Its already good if there's some progress
But I'd suggest to avoid tuning stuff to specific formats like wordlist or uncompressed images -
its too easy to make better specific models for these.
Also I still think that the tree is the main feature of PPM. With hashtables it would be probably
better to do CM over o1 huffman code or something.
I spent far much more time on PPMX than on BCM... PPMX is MUCH more complex. And it's much interesting to work on real context coder that have no BWT laces.

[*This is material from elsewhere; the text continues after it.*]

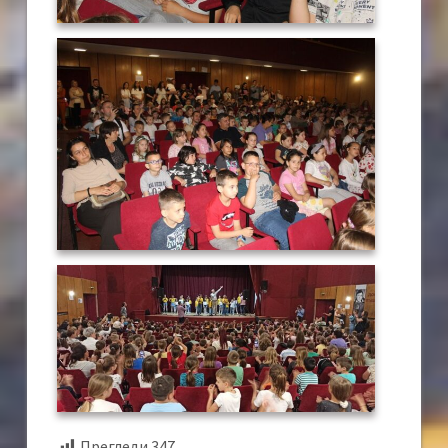
Прегледи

It's not really about the tuning. PPM encodes a symbol via just one context, sometimes a higher order contexts (usually order-5 and above) may provide completely wrong predictions. A good example is a simple high-order PPM's performance on already pointed rafale.bmp and english.dic. To avoid that, we should add some stuff like II, that not really helps, much more computationally expensive LOE and/or SSE, making PPM too heavy and these days better write CM. Today PPM should be fast, memory efficient and simple.
Yeah, so as I said... there's no sense to care about compression of raw text (not preprocessed), wavs, bmps, or exes -
and when you consider writing a fast codec for any of these, there's no need for context switching (PPM) or mixing (CM) -
just plain structured symbol coding gives good enough compression and is fastest by definition.